Michal Horváth (born 1979) is a Slovak economist and civil servant. From May to October 2023, he served as the Minister of Finance of Slovakia. Previously he served as the chief economist of the National Bank of Slovakia, Member of the Council for Budget Responsibility and Advisor to Finance and Labour Ministers. In addition, he was a lecturer at the University of York and a researcher at the Nuffield College, Oxford.

== Biography ==
Horváth was born in Dunajská Streda. He belongs to the Hungarian ethnic minority of Slovakia.
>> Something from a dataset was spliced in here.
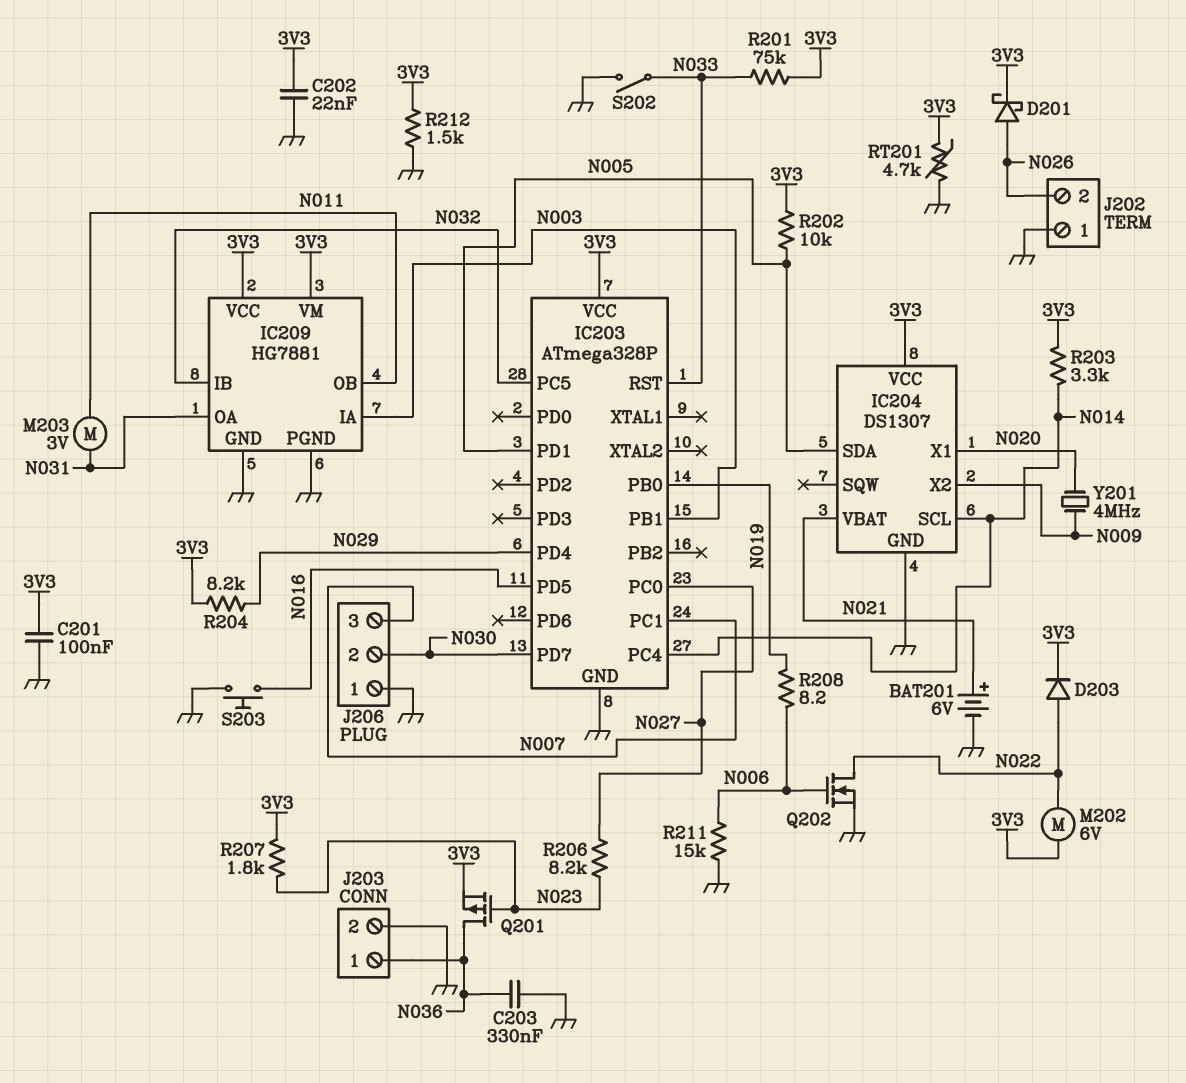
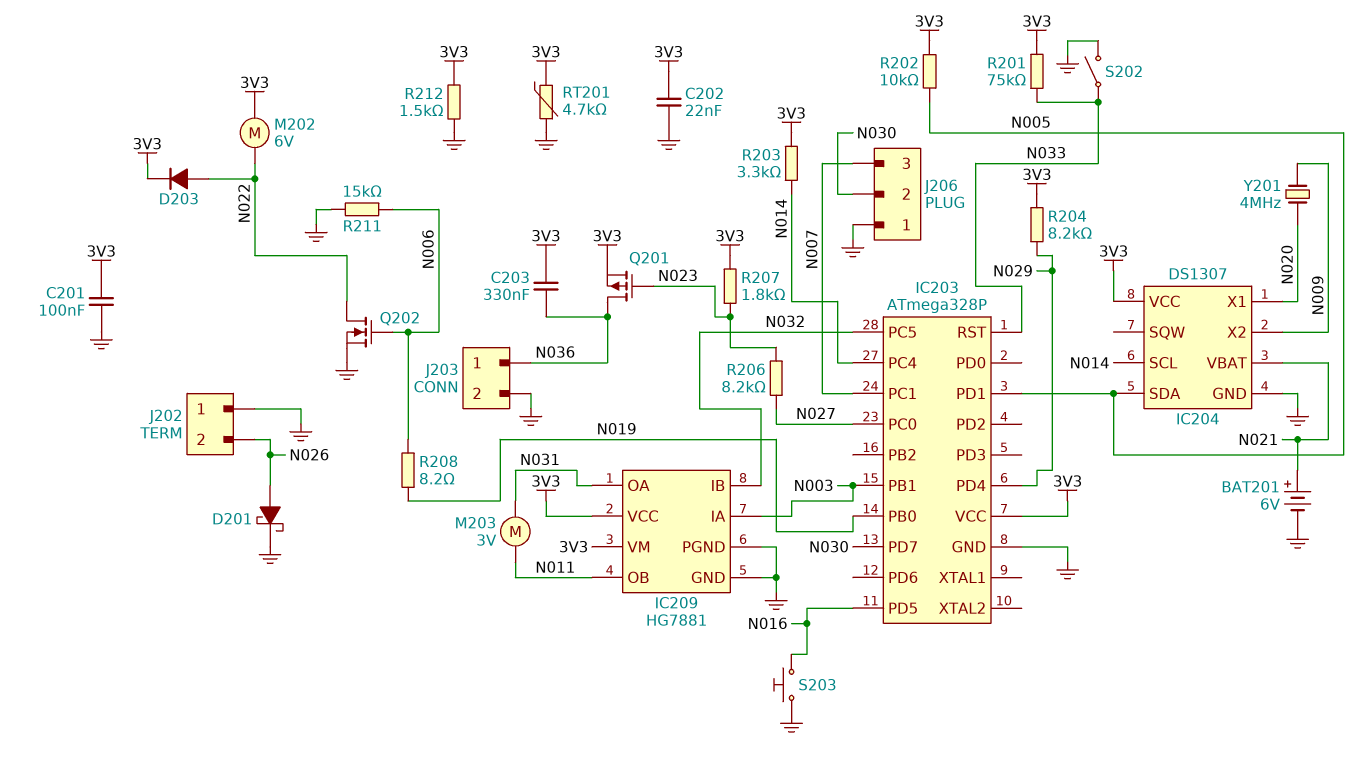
C203: 330nF (GND, N036) -> 330nF (3V3, N036)
D201: schottky (A N026, K 3V3) -> schottky (A N026, K GND)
Horváth studied Financial Management at the Comenius University and Economics at the University of York. He obtained his Ph.D. in Economics 2007 at University of St Andrews.

== Academic career ==
After obtaining his Ph.D., Horváth was a post-doctoral fellow at the Nuffield College and later a Lecturer at the University of York. Following his departure from the university, he was named an Honorary Fellow in the Department of Economics and Related Studies at the University of York.

=== Civil Service ===
Horváth was an advisor to the State Secretary at the Ministry of Labor (2003-2004) and the Minister of Finance (2007-2011). In 2012, he was among the founding members of the Council for Budget Responsibility, an independent watchdog public institution established in response to the sovereign debt crisis in Europe. In 2020, he became the Chief Economist at the National Bank of Slovakia. On 15 April 2023, the president Zuzana Čaputová assigned the Finance Ministry in the technocratic government of the prime minister Ľudovít Ódor to Horváth.